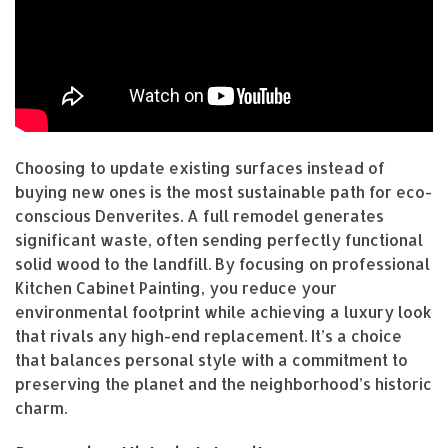
Choosing to update existing surfaces instead of
buying new ones is the most sustainable path for eco-
conscious Denverites. A full remodel generates
significant waste, often sending perfectly functional
solid wood to the landfill. By focusing on professional
Kitchen Cabinet Painting, you reduce your
environmental footprint while achieving a luxury look
that rivals any high-end replacement. It’s a choice
that balances personal style with a commitment to
preserving the planet and the neighborhood’s historic
charm.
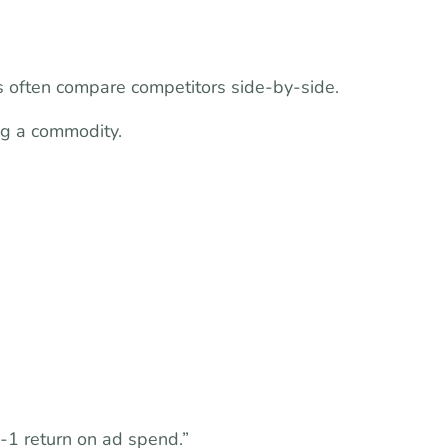
 often compare competitors side-by-side.
ng a commodity.
1 return on ad spend.”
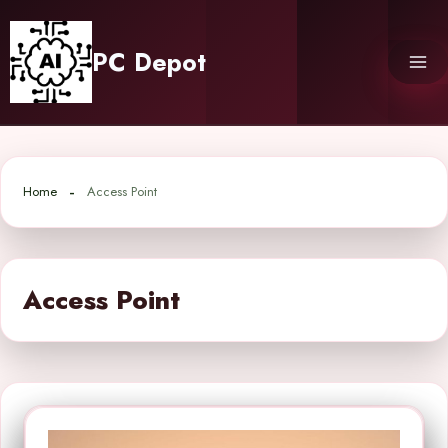
Skip
to
PC Depot
content
Home
Access Point
Access Point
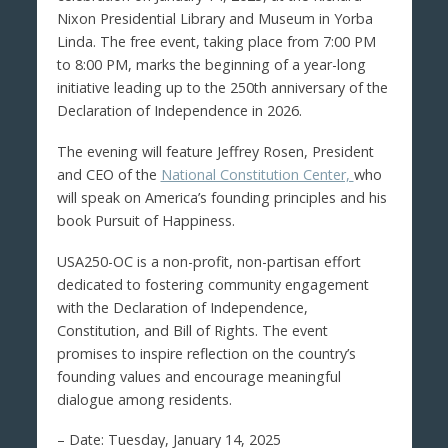
Nixon Presidential Library and Museum in Yorba
Linda. The free event, taking place from 7:00 PM
to 8:00 PM, marks the beginning of a year-long
initiative leading up to the 250th anniversary of the
Declaration of Independence in 2026.
The evening will feature Jeffrey Rosen, President
and CEO of the
National Constitution Center,
who
will speak on America’s founding principles and his
book Pursuit of Happiness.
USA250-OC is a non-profit, non-partisan effort
dedicated to fostering community engagement
with the Declaration of Independence,
Constitution, and Bill of Rights. The event
promises to inspire reflection on the country’s
founding values and encourage meaningful
dialogue among residents.
– Date: Tuesday, January 14, 2025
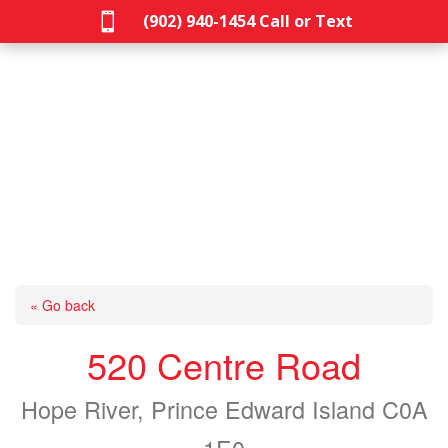

(902) 940-1454‬ Call or Text
« Go back
520 Centre Road
Hope River, Prince Edward Island C0A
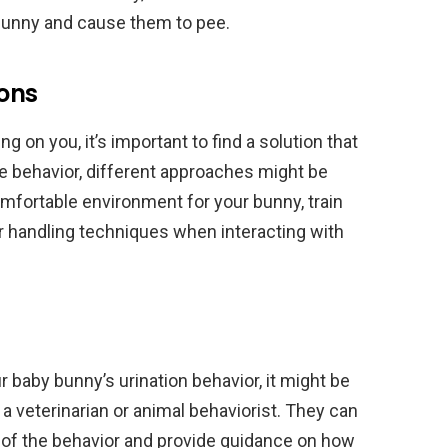
 bunny and cause them to pee.
ions
g on you, it’s important to find a solution that
e behavior, different approaches might be
mfortable environment for your bunny, train
er handling techniques when interacting with
r baby bunny’s urination behavior, it might be
a veterinarian or animal behaviorist. They can
e of the behavior and provide guidance on how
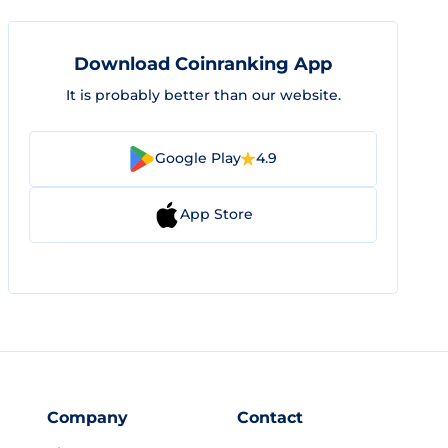
Download Coinranking App
It is probably better than our website.
Google Play
4.9
App Store
Company
Contact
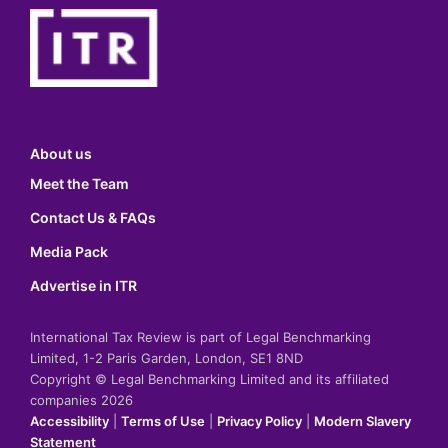
About us
Meet the Team
Contact Us & FAQs
Media Pack
Advertise in ITR
International Tax Review is part of Legal Benchmarking
Limited, 1-2 Paris Garden, London, SE1 8ND
Copyright © Legal Benchmarking Limited and its affiliated
companies 2026
Accessibility
|
Terms of Use
|
Privacy Policy
|
Modern Slavery
Statement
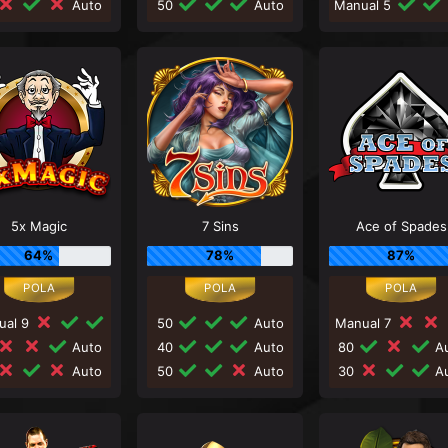
Auto
50
Auto
Manual 5
5x Magic
7 Sins
Ace of Spades
64%
78%
87%
ual 9
50
Auto
Manual 7
Auto
40
Auto
80
Au
Auto
50
Auto
30
Au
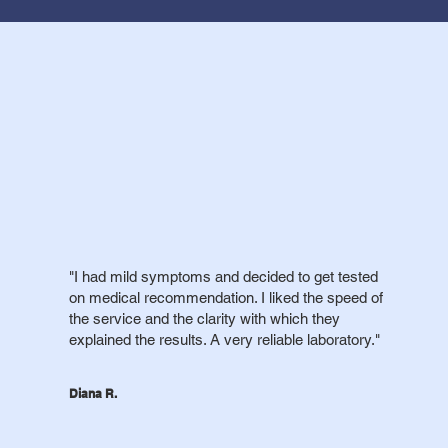
"I had mild symptoms and decided to get tested
on medical recommendation. I liked the speed of
the service and the clarity with which they
explained the results. A very reliable laboratory."
Diana R.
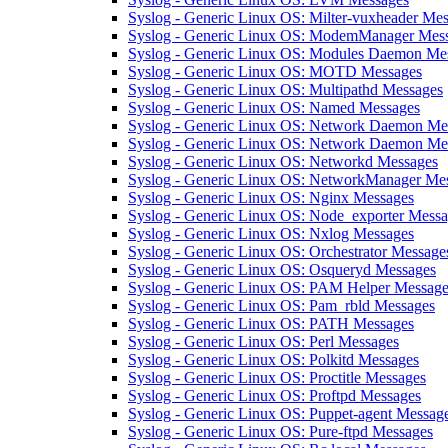
Syslog - Generic Linux OS: Milter-vuxheader Me
Syslog - Generic Linux OS: ModemManager Mes
Syslog - Generic Linux OS: Modules Daemon Me
Syslog - Generic Linux OS: MOTD Messages
Syslog - Generic Linux OS: Multipathd Messages
Syslog - Generic Linux OS: Named Messages
Syslog - Generic Linux OS: Network Daemon Me
Syslog - Generic Linux OS: Network Daemon Mes
Syslog - Generic Linux OS: Networkd Messages
Syslog - Generic Linux OS: NetworkManager Me
Syslog - Generic Linux OS: Nginx Messages
Syslog - Generic Linux OS: Node_exporter Mess
Syslog - Generic Linux OS: Nxlog Messages
Syslog - Generic Linux OS: Orchestrator Message
Syslog - Generic Linux OS: Osqueryd Messages
Syslog - Generic Linux OS: PAM Helper Message
Syslog - Generic Linux OS: Pam_rbld Messages
Syslog - Generic Linux OS: PATH Messages
Syslog - Generic Linux OS: Perl Messages
Syslog - Generic Linux OS: Polkitd Messages
Syslog - Generic Linux OS: Proctitle Messages
Syslog - Generic Linux OS: Proftpd Messages
Syslog - Generic Linux OS: Puppet-agent Messag
Syslog - Generic Linux OS: Pure-ftpd Messages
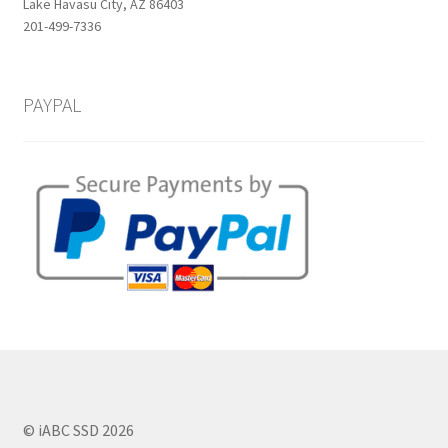
Lake Havasu City, AZ 86403
201-499-7336
PAYPAL
© iABC SSD 2026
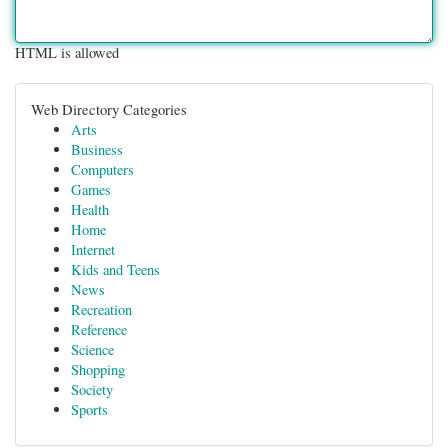
HTML is allowed
Web Directory Categories
Arts
Business
Computers
Games
Health
Home
Internet
Kids and Teens
News
Recreation
Reference
Science
Shopping
Society
Sports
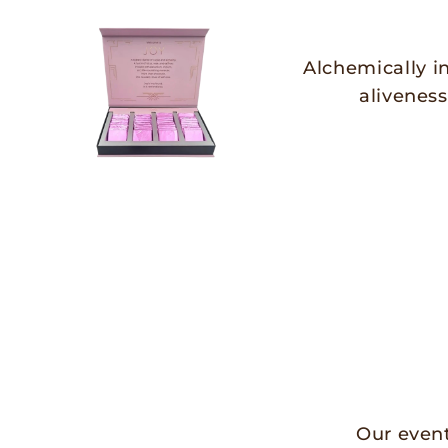
Alchemically i
aliveness
Our event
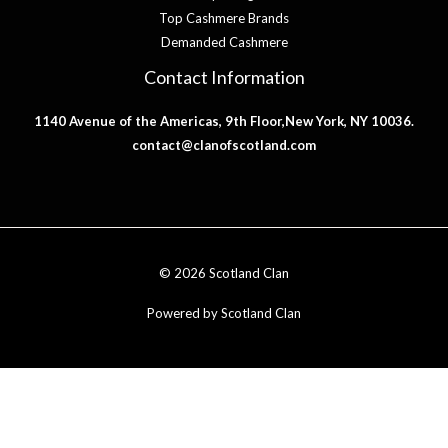
Top Cashmere Brands
Demanded Cashmere
Contact Information
1140 Avenue of the Americas, 9th Floor,New York, NY 10036.
contact@clanofscotland.com
© 2026 Scotland Clan
Powered by Scotland Clan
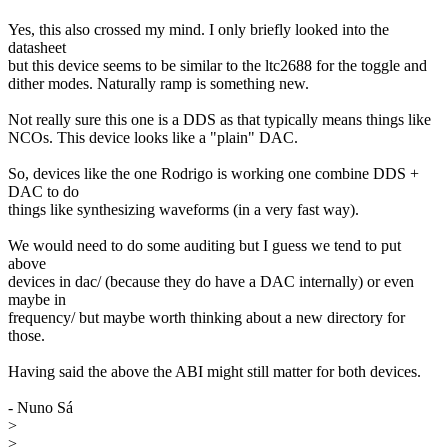
Yes, this also crossed my mind. I only briefly looked into the
datasheet
but this device seems to be similar to the ltc2688 for the toggle and
dither modes. Naturally ramp is something new.
Not really sure this one is a DDS as that typically means things like
NCOs. This device looks like a "plain" DAC.
So, devices like the one Rodrigo is working one combine DDS +
DAC to do
things like synthesizing waveforms (in a very fast way).
We would need to do some auditing but I guess we tend to put
above
devices in dac/ (because they do have a DAC internally) or even
maybe in
frequency/ but maybe worth thinking about a new directory for
those.
Having said the above the ABI might still matter for both devices.
- Nuno Sá
>
>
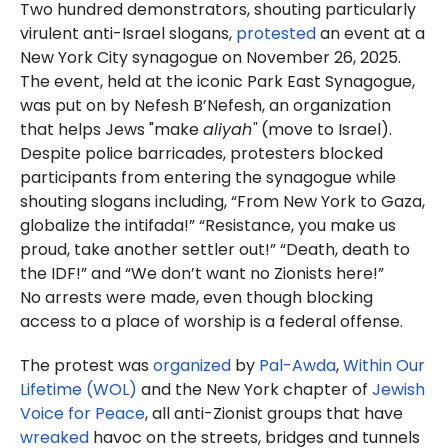
Two hundred demonstrators, shouting particularly
virulent anti-Israel slogans,
protested
an event at a
New York City synagogue on November 26, 2025.
The event, held at the iconic Park East Synagogue,
was put on by Nefesh B’Nefesh, an organization
that helps Jews "make
aliyah"
(move to Israel).
Despite police barricades, protesters blocked
participants from entering the synagogue while
shouting slogans including, “From New York to Gaza,
globalize the intifada!” “Resistance, you make us
proud, take another settler out!” “Death, death to
the IDF!” and “We don’t want no Zionists here!”
No arrests were made, even though blocking
access to a place of worship is a federal offense.
The protest was
organized
by
Pal-Awda
,
Within Our
Lifetime (WOL)
and the New York chapter of
Jewish
Voice for Peace
, all anti-Zionist groups that have
wreaked
havoc on the streets, bridges and tunnels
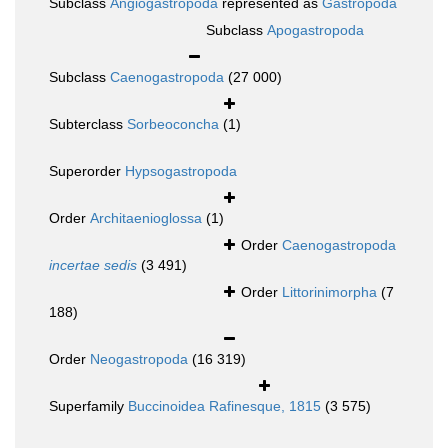
Subclass
Angiogastropoda
represented as
Gastropoda
Subclass
Apogastropoda
Subclass
Caenogastropoda
(27 000)
Subterclass
Sorbeoconcha
(1)
Superorder
Hypsogastropoda
Order
Architaenioglossa
(1)
Order
Caenogastropoda
incertae sedis
(3 491)
Order
Littorinimorpha
(7
188)
Order
Neogastropoda
(16 319)
Superfamily
Buccinoidea Rafinesque, 1815
(3 575)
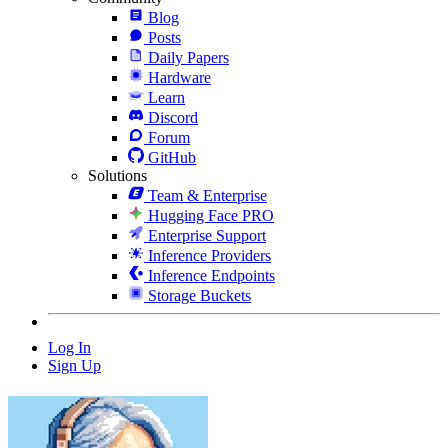
Blog
Posts
Daily Papers
Hardware
Learn
Discord
Forum
GitHub
Solutions
Team & Enterprise
Hugging Face PRO
Enterprise Support
Inference Providers
Inference Endpoints
Storage Buckets
Log In
Sign Up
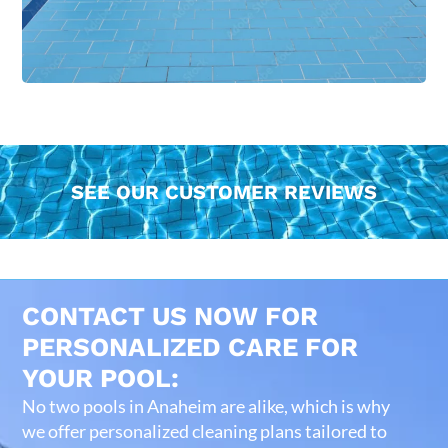
SEE OUR CUSTOMER REVIEWS
CONTACT US NOW FOR
PERSONALIZED CARE FOR
YOUR POOL:
No two pools in Anaheim are alike, which is why
we offer personalized cleaning plans tailored to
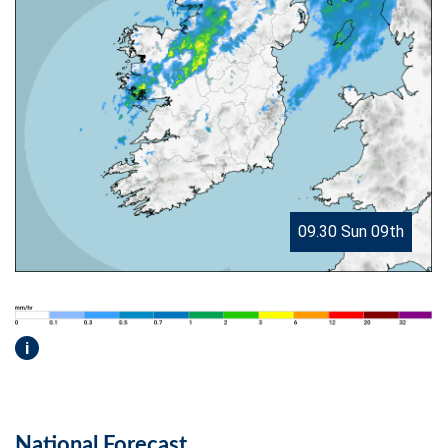
09.30 Sun 09th
i
National Forecast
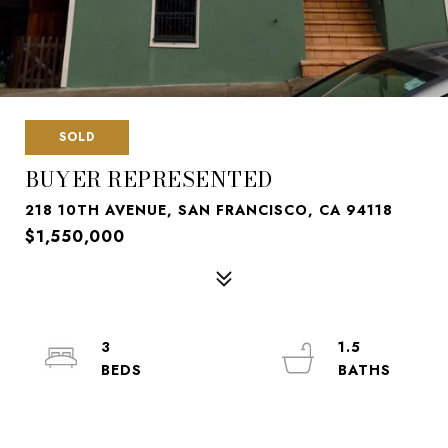
SOLD
BUYER REPRESENTED
218 10TH AVENUE, SAN FRANCISCO, CA 94118
$1,550,000
3
1.5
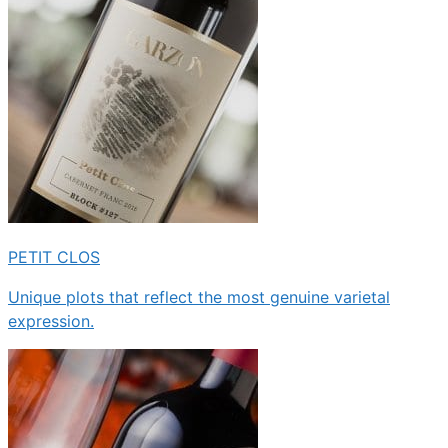
PETIT CLOS
Unique plots that reflect the most genuine varietal
expression.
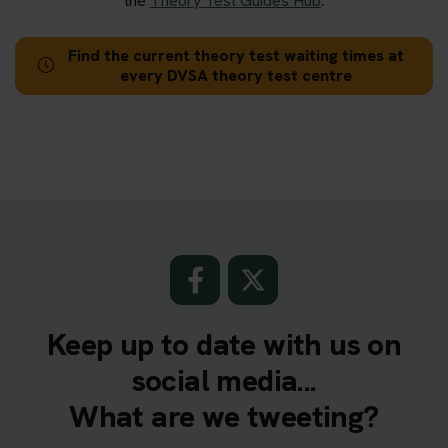
the
Theory Test Guides Hub
.
Find the current theory test waiting times at
every DVSA theory test centre
Keep up to date with us on
social media...
What are we tweeting?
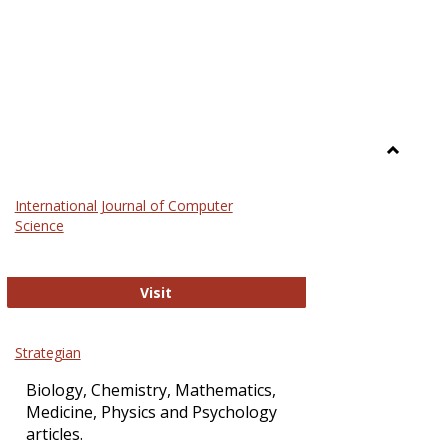
Toggle
Science
International Journal of Computer
and
Science
Technol
International Journal of Computer Sci
Visit
Strategian
Biology, Chemistry, Mathematics,
Medicine, Physics and Psychology
articles.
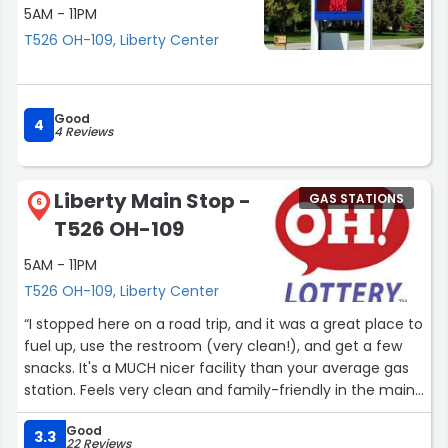
5AM - 11PM
Check out their app too since there are a variety of
T526 OH-109, Liberty Center
deals. The store's merchandise items are reasonably
priced for a carry out and the gas station area is always
comparable in pricing and mostly lower than the other
local gas stations. The employees are friendly, helpful
Good
4
and competent which makes me keep going back.”
4 Reviews
Liberty Main Stop -
GAS STATIONS
6
T526 OH-109
5AM - 11PM
T526 OH-109, Liberty Center
“I stopped here on a road trip, and it was a great place to
fuel up, use the restroom (very clean!), and get a few
snacks. It's a MUCH nicer facility than your average gas
station. Feels very clean and family-friendly in the main
area. The bathrooms were kept up and very clean. The
Good
main area has a chalkboard wall with fun and cheerful
3.3
22 Reviews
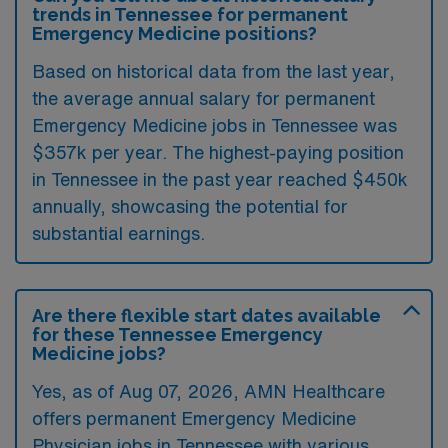
trends in Tennessee for permanent
Emergency Medicine positions?
Based on historical data from the last year,
the average annual salary for permanent
Emergency Medicine jobs in Tennessee was
$357k per year. The highest-paying position
in Tennessee in the past year reached $450k
annually, showcasing the potential for
substantial earnings.
Are there flexible start dates available
for these Tennessee Emergency
Medicine jobs?
Yes, as of
Aug 07, 2026
, AMN Healthcare
offers permanent Emergency Medicine
Physician jobs in Tennessee with various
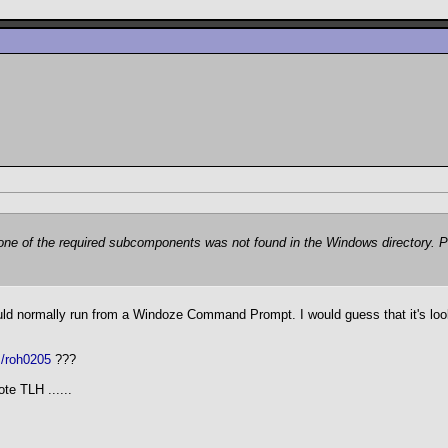
t one of the required subcomponents was not found in the Windows directory. P
ould normally run from a Windoze Command Prompt. I would guess that it's loo
m/roh0205
???
te TLH ......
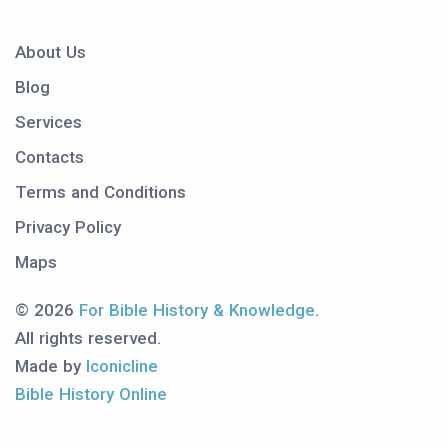
About Us
Blog
Services
Contacts
Terms and Conditions
Privacy Policy
Maps
© 2026
For Bible History & Knowledge
.
All rights reserved.
Made by
Iconicline
Bible History Online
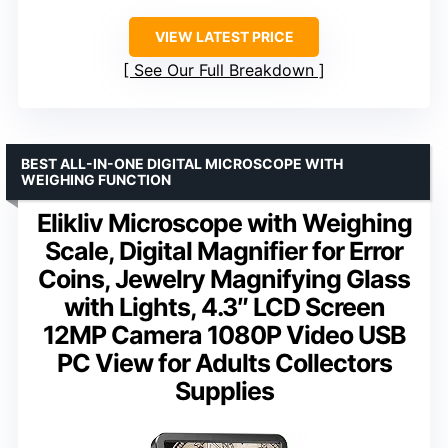
VIEW LATEST PRICE
See Our Full Breakdown
BEST ALL-IN-ONE DIGITAL MICROSCOPE WITH
WEIGHING FUNCTION
Elikliv Microscope with Weighing
Scale, Digital Magnifier for Error
Coins, Jewelry Magnifying Glass
with Lights, 4.3″ LCD Screen
12MP Camera 1080P Video USB
PC View for Adults Collectors
Supplies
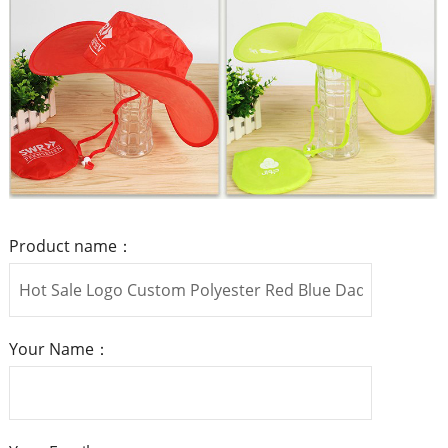
Product name：
Your Name：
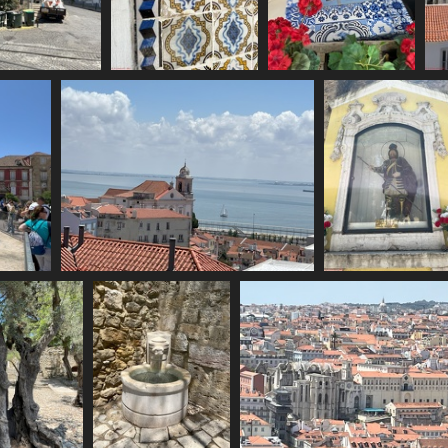
IMG 6135
IMG 6136
IMG 6137
1902 visits
1723 visits
1791 visits
IMG 6140
IMG 6141
1734 visits
1667 visits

■ ■ ■ ■ ■ ■ ■

### WHAT IS BEING ASKED
From the material above, copy exactly the lines between the line holding "Syslog - Generic Linux OS: Networkd Messages" and the line holding "Syslog - Generic Linux OS: Orchestrator", inclusive, and only those.

### YOUR SOLUTION
Syslog - Generic Linux OS: Networkd Messages
Syslog - Generic Linux OS: NetworkManager Me
Syslog - Generic Linux OS: Nginx Messages
Syslog - Generic Linux OS: Node_exporter Mess
Syslog - Generic Linux OS: Nxlog Messages
Syslog - Generic Linux OS: Orchestrator Message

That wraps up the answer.